Your care provider can initiate a request for clinical appropriateness review by contacting Carelon Medical Benefits Management at the phone number indicated on the back of your health plan ID card.
The lists differ depending on the health plan. Your member materials from the health plan (usually the member handbook or the health plan’s website) should have the list of services that require approval. If you have additional questions about which services require approval under a Carelon Medical Benefits Management program, please contact the number on the back of your health plan ID card for your health plan’s member services department.
Your care provider is responsible for providing information about you and your health history to Carelon Medical Benefits Management in order to review the request. Carelon Medical Benefits Management talks directly with your care provider, as he/she is responsible for the care that you receive. If you have a question about whether Carelon Medical Benefits Management has approved the request, please contact your care provider.
The clinical guidelines developed by Carelon Medical Benefits Management are available on our website at https://guidelines.carelonmedicalbenefitsmanagement.com .
If our staff cannot approve a request, a doctor reviews the information provided by your care provider to confirm the decision. For further consultation, your care provider is given an opportunity to speak with the Carelon Medical Benefits Management doctor. If, after discussing with your care provider and reviewing the information, the service cannot be approved, the Carelon Medical Benefits Management doctor makes the final decision.

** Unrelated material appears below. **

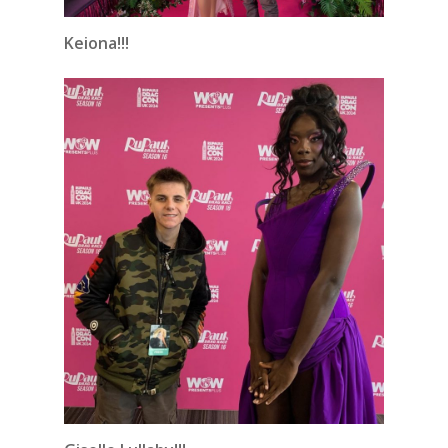
Keiona!!!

When Carelon Medical Benefits Management makes a decision that your condition and history does not require the service requested, you are notified of the decision in a letter. Your care provider also receives a copy of the letter that explains why the service was not approved.
When Carelon Medical Benefits Management determines that your condition and history do not support the requested service, you are notified of the decision in a letter, as previously described. This letter provides information on how to appeal the decision made by the Carelon Medical Benefits Management doctor.